There are times you will need to know the version of the service running on your Hadoop cluster. Many of these applications are under heavy development and thus the feature set can vary substantially among versions.

For example, the version of Spark installed on your cluster is a couple versions behind the current release. This is important when you are searching online for documentation as you want your documentation to match your installed version.

Let’s walk through finding the installed version of the Spark service:

  1. From the Ambari main menu, select Admin then Stack and Versions A list of installed services will be displayed.
  2. Find Spark in the list of services. Note the version.

Ambari views

Ambari views provide access into the client-tooling through Ambari’s web interface. You can access the views from the Ambari main menu by clicking on the view icon View Icon

Notice when you click on the views menu there are options for HDFS, Hive, Pig, YARN Queues, and Tez among others.
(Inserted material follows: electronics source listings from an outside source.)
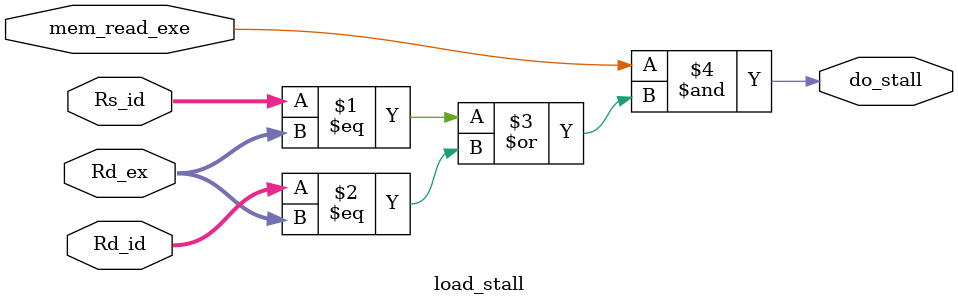
<source format=v>
module load_stall (mem_read_exe, Rs_id, Rd_id, Rd_ex, do_stall);

input [2:0] Rs_id, Rd_id, Rd_ex;
input mem_read_exe;
output do_stall;

assign do_stall = ((mem_read_exe)&((Rs_id==Rd_ex)|(Rd_id==Rd_ex)));


endmodule //load_stall
</source>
These represent web-client versions of these tools. In some cases the web versions of the client are advantageous over their command line counterparts.
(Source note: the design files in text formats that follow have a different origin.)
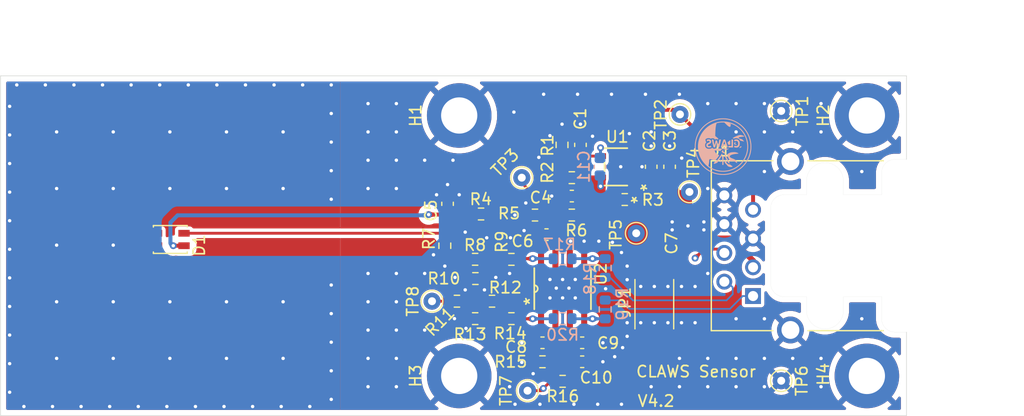
<source format=kicad_pcb>
(kicad_pcb
	(version 20241229)
	(generator "pcbnew")
	(generator_version "9.0")
	(general
		(thickness 1.702)
		(legacy_teardrops no)
	)
	(paper "A5")
	(title_block
		(title "CLAWS Sensor")
		(date "2024-12-17")
		(rev "4.2")
		(comment 1 "As this is an iteration on previous designs (V3.x), revision number starts at 4.0")
		(comment 2 "V4.1 addresses the issues discovered when building V4.0 prototypes")
		(comment 3 "V4.2 reduces number of different components used")
	)
	(layers
		(0 "F.Cu" signal)
		(2 "B.Cu" signal)
		(9 "F.Adhes" user "F.Adhesive")
		(11 "B.Adhes" user "B.Adhesive")
		(13 "F.Paste" user)
		(15 "B.Paste" user)
		(5 "F.SilkS" user "F.Silkscreen")
		(7 "B.SilkS" user "B.Silkscreen")
		(1 "F.Mask" user)
		(3 "B.Mask" user)
		(17 "Dwgs.User" user "User.Drawings")
		(19 "Cmts.User" user "User.Comments")
		(21 "Eco1.User" user "User.Eco1")
		(23 "Eco2.User" user "User.Eco2")
		(25 "Edge.Cuts" user)
		(27 "Margin" user)
		(31 "F.CrtYd" user "F.Courtyard")
		(29 "B.CrtYd" user "B.Courtyard")
		(35 "F.Fab" user)
		(33 "B.Fab" user)
		(39 "User.1" user)
		(41 "User.2" user)
		(43 "User.3" user)
		(45 "User.4" user)
		(47 "User.5" user)
		(49 "User.6" user)
		(51 "User.7" user)
		(53 "User.8" user)
		(55 "User.9" user)
	)
	(setup
		(stackup
			(layer "F.SilkS"
				(type "Top Silk Screen")
			)
			(layer "F.Paste"
				(type "Top Solder Paste")
			)
			(layer "F.Mask"
				(type "Top Solder Mask")
				(color "Green")
				(thickness 0.016)
			)
			(layer "F.Cu"
				(type "copper")
				(thickness 0.035)
			)
			(layer "dielectric 1"
				(type "core")
				(color "FR4 natural")
				(thickness 1.6)
				(material "FR4")
				(epsilon_r 4.5)
				(loss_tangent 0.02)
			)
			(layer "B.Cu"
				(type "copper")
				(thickness 0.035)
			)
			(layer "B.Mask"
				(type "Bottom Solder Mask")
				(color "Green")
				(thickness 0.016)
			)
			(layer "B.Paste"
				(type "Bottom Solder Paste")
			)
			(layer "B.SilkS"
				(type "Bottom Silk Screen")
			)
			(copper_finish "None")
			(dielectric_constraints no)
		)
		(pad_to_mask_clearance 0.1)
		(allow_soldermask_bridges_in_footprints yes)
		(tenting front back)
		(aux_axis_origin 52.07 50.8)
		(grid_origin 52.07 50.8)
		(pcbplotparams
			(layerselection 0x00000000_00000000_55555555_575555ff)
			(plot_on_all_layers_selection 0x00000000_00000000_00000000_00000000)
			(disableapertmacros no)
			(usegerberextensions yes)
			(usegerberattributes no)
			(usegerberadvancedattributes no)
			(creategerberjobfile no)
			(dashed_line_dash_ratio 12.000000)
			(dashed_line_gap_ratio 3.000000)
			(svgprecision 4)
			(plotframeref no)
			(mode 1)
			(useauxorigin yes)
			(hpglpennumber 1)
			(hpglpenspeed 20)
			(hpglpendiameter 15.000000)
			(pdf_front_fp_property_popups yes)
			(pdf_back_fp_property_popups yes)
			(pdf_metadata yes)
			(pdf_single_document no)
			(dxfpolygonmode yes)
			(dxfimperialunits yes)
			(dxfusepcbnewfont yes)
			(psnegative no)
			(psa4output no)
			(plot_black_and_white yes)
			(sketchpadsonfab no)
			(plotpadnumbers no)
			(hidednponfab no)
			(sketchdnponfab yes)
			(crossoutdnponfab yes)
			(subtractmaskfromsilk no)
			(outputformat 1)
			(mirror no)
			(drillshape 0)
			(scaleselection 1)
			(outputdirectory "plotupdated2/")
		)
	)
	(net 0 "")
	(net 1 "Net-(D1-K)")
	(net 2 "GND")
	(net 3 "VDRV")
	(net 4 "VCM")
	(net 5 "Net-(D1-A)")
	(net 6 "OUT-")
	(net 7 "unconnected-(J1-Pad4)")
	(net 8 "VBIAS")
	(net 9 "OUT+")
	(net 10 "+10V")
	(net 11 "Net-(U1-BP)")
	(net 12 "Net-(C7-Pad1)")
	(net 13 "Net-(U1-ON)")
	(net 14 "Net-(R10-Pad1)")
	(net 15 "VCLAMP")
	(net 16 "Net-(U2-IN+)")
	(net 17 "Net-(R11-Pad1)")
	(net 18 "Net-(R11-Pad2)")
	(net 19 "Net-(U2-IN-)")
	(net 20 "Net-(U2-OUT-)")
	(net 21 "Net-(U2-OUT+)")
	(net 22 "Net-(R12-Pad1)")
	(footprint "TestPoint:TestPoint_THTPad_D1.5mm_Drill0.7mm" (layer "F.Cu") (at 121.0056 77.724 -90))
	(footprint "Resistor_SMD:R_0603_1608Metric" (layer "F.Cu") (at 97.1804 72.2376))
	(footprint "Capacitor_SMD:C_0603_1608Metric" (layer "F.Cu") (at 103.4288 74.3712))
	(footprint "Capacitor_SMD:C_0603_1608Metric" (layer "F.Cu") (at 91.5416 62.1 -90))
	(footprint "TestPoint:TestPoint_THTPad_D1.5mm_Drill0.7mm" (layer "F.Cu") (at 98.604679 78.6 90))
	(footprint "Resistor_SMD:R_0603_1608Metric" (layer "F.Cu") (at 97.1804 67.0052))
	(footprint "Resistor_SMD:R_0603_1608Metric" (layer "F.Cu") (at 101.6508 56.896 90))
	(footprint "MountingHole:MountingHole_3.2mm_M3_ISO7380_Pad_TopBottom" (layer "F.Cu") (at 92.57 54.3 90))
	(footprint "Resistor_SMD:R_2512_6332Metric" (layer "F.Cu") (at 109.8 70.9625 -90))
	(footprint "Resistor_SMD:R_0603_1608Metric" (layer "F.Cu") (at 102.5144 63.0936 180))
	(footprint "Resistor_SMD:R_0603_1608Metric" (layer "F.Cu") (at 102.5144 59.7916 180))
	(footprint "TestPoint:TestPoint_THTPad_D1.5mm_Drill0.7mm" (layer "F.Cu") (at 98.0948 59.7916 90))
	(footprint "Capacitor_SMD:C_0603_1608Metric" (layer "F.Cu") (at 111.1504 58.8264 -90))
	(footprint "Resistor_SMD:R_0603_1608Metric" (layer "F.Cu") (at 99.2632 63.0936 180))
	(footprint "Resistor_SMD:R_0603_1608Metric" (layer "F.Cu") (at 94.5 63 180))
	(footprint "TestPoint:TestPoint_THTPad_D1.5mm_Drill0.7mm" (layer "F.Cu") (at 112.0648 54.2036 90))
	(footprint "TestPoint:TestPoint_THTPad_D1.5mm_Drill0.7mm" (layer "F.Cu") (at 121.0056 53.8988 -90))
	(footprint "Resistor_SMD:R_0603_1608Metric" (layer "F.Cu") (at 93.975 67))
	(footprint "Capacitor_SMD:C_0603_1608Metric" (layer "F.Cu") (at 103.2764 56.896 -90))
	(footprint "Resistor_SMD:R_0603_1608Metric" (layer "F.Cu") (at 101.7016 77.7748 180))
	(footprint "CLAWSv4:NFM21PC225B0J3D_MUR" (layer "F.Cu") (at 112.75 65.0497 90))
	(footprint "Resistor_SMD:R_0603_1608Metric" (layer "F.Cu") (at 94 68.7 180))
	(footprint "Capacitor_SMD:C_0603_1608Metric" (layer "F.Cu") (at 100.2792 64.8208))
	(footprint "Capacitor_SMD:C_0603_1608Metric" (layer "F.Cu") (at 102.5144 61.4172 180))
	(footprint "Resistor_SMD:R_0603_1608Metric" (layer "F.Cu") (at 99.9236 76.0476 180))
	(footprint "MountingHole:MountingHole_3.2mm_M3_ISO7380_Pad_TopBottom" (layer "F.Cu") (at 92.57 77.3 90))
	(footprint "Capacitor_SMD:C_0603_1608Metric" (layer "F.Cu") (at 109.5248 58.8264 -90))
	(footprint "CLAWSv4:Hamamatsu_Sxxx60-13xxXX_hand_solder" (layer "F.Cu") (at 66.045 65.8 -90))
	(footprint "CLAWSv4:SOT-23-5_DBV_TEX" (layer "F.Cu") (at 106.410801 58.835549 180))
	(footprint "MountingHole:MountingHole_3.2mm_M3_ISO7380_Pad_TopBottom" (layer "F.Cu") (at 128.57 77.3 90))
	(footprint "TestPoint:TestPoint_THTPad_D1.5mm_Drill0.7mm" (layer "F.Cu") (at 90.17 70.7))
	(footprint "Capacitor_SMD:C_0603_1608Metric" (layer "F.Cu") (at 99.9236 74.3712))
	(footprint "TestPoint:TestPoint_THTPad_D1.5mm_Drill0.7mm" (layer "F.Cu") (at 112.9 61.05 90))
	(footprint "Resistor_SMD:R_0603_1608Metric" (layer "F.Cu") (at 92.37 70.7))
	(footprint "Resistor_SMD:R_0603_1608Metric" (layer "F.Cu") (at 93.98 72.2376 180))
	(footprint "MountingHole:MountingHole_3.2mm_M3_ISO7380_Pad_TopBottom" (layer "F.Cu") (at 128.57 54.3 90))
	(footprint "Resistor_SMD:R_0603_1608Metric" (layer "F.Cu") (at 107.188 61.722))
	(footprint "Capacitor_SMD:C_0603_1608Metric" (layer "F.Cu") (at 103.4288 76.0476))
	(footprint "TestPoint:TestPoint_THTPad_D1.5mm_Drill0.7mm" (layer "F.Cu") (at 108.2 64.7 90))
	(footprint "CLAWSv4:TE_1116503" (layer "F.Cu") (at 118.52 70.245 90))
	(footprint "Resistor_SMD:R_0603_1608Metric" (layer "F.Cu") (at 91.3 65.8 -90))
	(footprint "Resistor_SMD:R_0603_1608Metric" (layer "F.Cu") (at 95.47 70.7 180))
	(footprint "CLAWSv4:MRA08B" (layer "F.Cu") (at 101.7016 69.596 90))
	(footprint "Resistor_SMD:R_0603_1608Metric" (layer "B.Cu") (at 105.4608 71.4248 -90))
	(footprint "Resistor_SMD:R_0603_1608Metric"
		(layer "B.Cu")
		(uuid "43630297-5b41-47c5-b945-d6858836ee56")
		(at 105.4608 67.7672 90)
		(descr "Resistor SMD 0603 (1608 Metric), square (rectangular) end terminal, IPC-7351 nominal, (Body size source: IPC-SM-782 page 72, https://www.pcb-3d.com/wordpress/wp-content/uploads/ipc-sm-782a_amendment_1_and_2.pdf), generated with kicad-footprint-generator")
		(tags "resistor")
		(property "Reference" "R18"
			(at -0.9328 -1.3408 90)
			(layer "B.SilkS")
			(uuid "5a0cc2aa-f6f1-458b-b150-6fe2f8068f74")
			(effects
				(font
					(size 1 1)
					(thickness 0.15)
				)
				(justify mirror)
			)
		)
		(property "Value" "50"
			(at 0 -1.43 270)
			(layer "B.Fab")
			(hide yes)
			(uuid "63739970-1cd7-4379-986f-b716c05cefa9")
			(effects
				(font
					(size 1 1)
					(thickness 0.15)
				)
				(justify mirror)
			)
		)
		(property "Datasheet" ""
			(at 0 0 270)
			(unlocked yes)
			(layer "B.Fab")
			(hide yes)
			(uuid "536406ca-25bd-40ea-92fd-6f1e0b9ce32d")
			(effects
				(font
					(size 1.27 1.27)
					(thickness 0.15)
				)
				(justify mirror)
			)
		)
		(property "Description" "Resistor"
			(at 0 0 270)
			(unlocked yes)
			(layer "B.Fab")
			(hide yes)
			(uuid "d88005b6-d112-4bb5-998a-8ab4d08ca158")
			(effects
				(font
					(size 1.27 1.27)
					(thickness 0.15)
				)
				(justify mirror)
			)
		)
		(property "Part Number" "ERJ-3EKF49R9V"
			(at 0 0 90)
			(unlocked yes)
			(layer "B.Fab")
			(hide yes)
			(uuid "638c2722-c527-4df2-92fe-8ae7c0e009fd")
			(effects
				(font
					(size 1 1)
					(thickness 0.15)
				)
				(justify mirror)
			)
		)
		(property ki_fp_filters "R_*")
		(path "/62d4c591-1d6e-4e3d-9850-ec946790eed2")
		(sheetname "Root")
		(sheetfile "sensor.kicad_sch")
		(attr smd)
		(fp_line
			(start -0.237258 -0.5225)
			(end 0.237258 -0.5225)
			(stroke
				(width 0.12)
				(type solid)
			)
			(layer "B.SilkS")
			(uuid "56525b2f-9410-4ab6-818c-19930c6aefb0")
		)
		(fp_line
			(start -0.237258 0.5225)
			(end 0.237258 0.5225)
			(stroke
				(width 0.12)
				(type solid)
			)
			(layer "B.SilkS")
			(uuid "922a84a5-b671-43ac-9799-5127708465a8")
		)
		(fp_line
			(start 1.48 -0.73)
			(end -1.48 -0.73)
			(stroke
				(width 0.05)
				(type solid)
			)
			(layer "B.CrtYd")
			(uuid "bdee2a9a-f2b7-4293-9b2b-10466ae61fcf")
		)
		(fp_line
			(start -1.48 -0.73)
			(end -1.48 0.73)
			(stroke
				(width 0.05)
				(type solid)
			)
			(layer "B.CrtYd")
			(uuid "f0397519-8c97-45f6-84c5-4b1e838a5df4")
		)
		(fp_line
			(start 1.48 0.73)
			(end 1.48 -0.73)
			(stroke
				(width 0.05)
				(type solid)
			)
			(layer "B.CrtYd")
			(uuid "a6ebb94a-3ec7-48a6-b782-e88f976ad42f")
		)
		(fp_line
			(start -1.48 0.73)
			(end 1.48 0.73)
			(stroke
				(width 0.05)
				(type solid)
			)
			(layer "B.CrtYd")
			(uuid "c314b26d-e0f5-4665-b636-df3998a662c5")
		)
		(fp_line
			(start 0.8 -0.4125)
			(end -0.8 -0.4125)
			(st
... [409785 chars truncated]
</source>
We will use Ambari views on occasion in future labs where it makes sense to do so. It is important to node that when lab instructions say something like: logon to Ambari as admin and open the Hive View, this implies the following steps:

  1. Logon to http://sandbox:8080 as admin
  2. Click on the Ambari View icon View Icon
  3. Select Hive from the menu.

Test Yourself

  1. What on the is the main page of Ambari?
  2. Describe the process to view any running background operations from the dashboard.
  3. Explain how a service can be running (green) but still not work?
  4. How can you test a running service to ensure it is operating as expected?
  5. Why it is important to know which version of a Hadoop service you have installed?

Part 3: On Your Own

Exercises

Use the Ambari Interface to answer these questions and complete these Tasks. Be sure to include the steps you took in the Ambari UI to answer the question along with the actual answer itself.

  1. What are the three components of the YARN Service?
  2. What are the three components of the HDFS Service?
  3. What version of Pig is installed in your cluster?
  4. What version of Ambari is installed in your cluster?
  5. Shut down the MapReduce2 service using the Ambari interface. Does this raise an alert? Which one?
  6. Start the MapReduce2 service again. Drill down through the operations output. Are there any errors?
  7. Run a service check on Spark. Did it pass?